(Задания):
(1) Какую сказку новый учитель выбрал для первого диктанта в рассказе о новом учителе?
(2) Перескажите короче абзац рассказа о новом учителе, который начинается словами «Отныне уроки литературы начинались», и сохраните его основные факты.
(3) Подхватите рассказ о новом учителе и продолжите его с фразы, которая идёт после последней.

(Отрывок):
::::
Из дома вышел человек

Первый урок русского языка в седьмом классе начинался с непривычно сложного диктанта — вместо текста из методички новый учитель выбрал сказку «Кот в сапогах». Глаза человека, знающего о жизни всё, время от времени отрывались от книги и пытливо вглядывались в лица новых учеников.

«Было у отца три сына, и оставил он им, умирая, лишь мельницу, осла и кота…» — доносилось сквозь задумчивую улыбку из чащи темной бороды с рыжеватым отливом.
Появления у нас нового учителя, да еще такого бородатого и необычного, вместо грузной громогласной дамы со строгими сросшимися бровями, не на шутку всколыхнуло безликие школьные будни.

Отныне уроки литературы начинались с того, что мы читали наизусть стихи по собственному выбору, а не из школьной программы. Под портретами Горького и Чернышевского вдруг зазвучали Высоцкий, Тарковский, Бродский, Пастернак…
Учитель не задавал нам сочинений на тему «В жизни всегда есть место подвигу», зато каждый диктант перетекал в лекцию о жизни и смерти и чуть приподнимал кулису, скрывавшую от нас неведомым мир настоящей литературы.

Так мы узнали подлинные слова и смысл популярной песни «Ленинград, Ленинград, я еще не хочу умирать» и о телефонном разговоре Сталина с Пастернаком об аресте Мандельштама. О докторе Живаго, о Гамлете в театре на Таганке. И еще о том, куда отправился и откуда никогда не вернулся человек, который вышел из дома «с дубинкой и мешком». Шел 1983 год, и об этом еще никто не говорил.

2

С тех пор мой внутренний голос в такт барабанной дроби пальцами по столу, под стук колес поезда, в темпе строевых маршей или морского прибоя — неизменно отзывается цитатами из диктантов бородатого учителя. И тонны услышанных, прочитанных и заученных за эти годы разноязыких слов не в силах их заглушить.

***

Люблю появление ткани,
Когда после двух или трех,
А то четырех задыханий
Прийдет выпрямительный вздох.


3

Тогда в моей жизни возник театр.
«Театральный герой постоянно бездельничает. Он слоняется по сцене и ввязывается в неприятности». Вместе с бородатым учителем мы ставили «Мир сцены» по Джерому К. Джерому —  я елозил по сцене, припадал на колено перед «героиней» в белом платье и белых перчатках, протягивая ей бумажный, выкрашенный восковыми мелками цветок. «Героиня» хлопала крышкой рояля, и цветок летел на подмостки.
::::
(Извлечённые данные):
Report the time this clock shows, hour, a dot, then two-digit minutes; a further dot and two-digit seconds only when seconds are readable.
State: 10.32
::::
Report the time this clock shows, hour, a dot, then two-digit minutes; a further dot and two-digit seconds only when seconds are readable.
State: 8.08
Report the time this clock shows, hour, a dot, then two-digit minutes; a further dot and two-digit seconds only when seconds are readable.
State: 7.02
::::
(Ответы к заданиям):
(1) Сказку «Кот в сапогах».

(2) Теперь уроки литературы открывались чтением наизусть стихов, которые ученики выбирали сами, а не брали из школьной программы. Под портретами Горького и Чернышевского зазвучали Высоцкий, Тарковский, Бродский и Пастернак.

(3)
4

Брови царь нахмуря,
Говорил: «Вчера
Повалила буря
Памятник Петра».

***

Иногда посреди урока учитель откладывал хрестоматию с «Молодой гвардией» и читал нам рассказы Куприна или Сэлинджера. Но случалось и так, что вдруг он с досадой захлопывал книгу. Грустный взгляд всё понимающих глаз обращался к хихикающей «галерке», а из густой бороды слышалось вполголоса: «Ну что, дебилы, скучно вам?»

5

Как филин поймал летучую мышь,
Когтями сжал ее кости,
Как рыцарь Амвросий с толпой удальцов
К соседу сбирается в гости.

***

Репетиции сцен из несостоявшегося спектакля «Упырь» по повести А.К. Толстого продлились до весны. Из воспоминаний — во рту остались причмокивания и гнусавый голос моего персонажа-вампира.

6

У кого болит затылок,
Тот уж пяток не чеши!
Мой сосед был слишком пылок,
Жил в деревне он, в глуши.

***

Учитель пробыл в нашей школе до конца учебного года. В восьмом классе к нам снова вернулась наша прежняя громогласная дама-парторг школы. Изложения по книге Брежнева «Целина» и сочинения о подвиге героев первых пятилеток вернулись на привычное место.

7

И вот однажды на заре
Вошел он в темный лес.
И с той поры,
И с той поры,
И с той поры исчез.

***

Через много лет, однажды рассматривая фотоальбом соседа по общежитию в Бар-Иланском университете, я с удивлением увидел нашего бородатого учителя. Это была обычная фотография класса, какие снимали каждый год, в каждой советской школе: 3-4 ряда учеников с учителями посередине. Точно такая же фотография осталась у меня дома, только эта была сделана через год после моей, и уже в другой школе.

- Как долго он у вас пробыл? — спросил я приятеля, указав на знакомого учителя на фото.
- Один год, — ответил тот.
- А потом?
- Ушел в другую школу, но я слышал, что и там он долго не задержался.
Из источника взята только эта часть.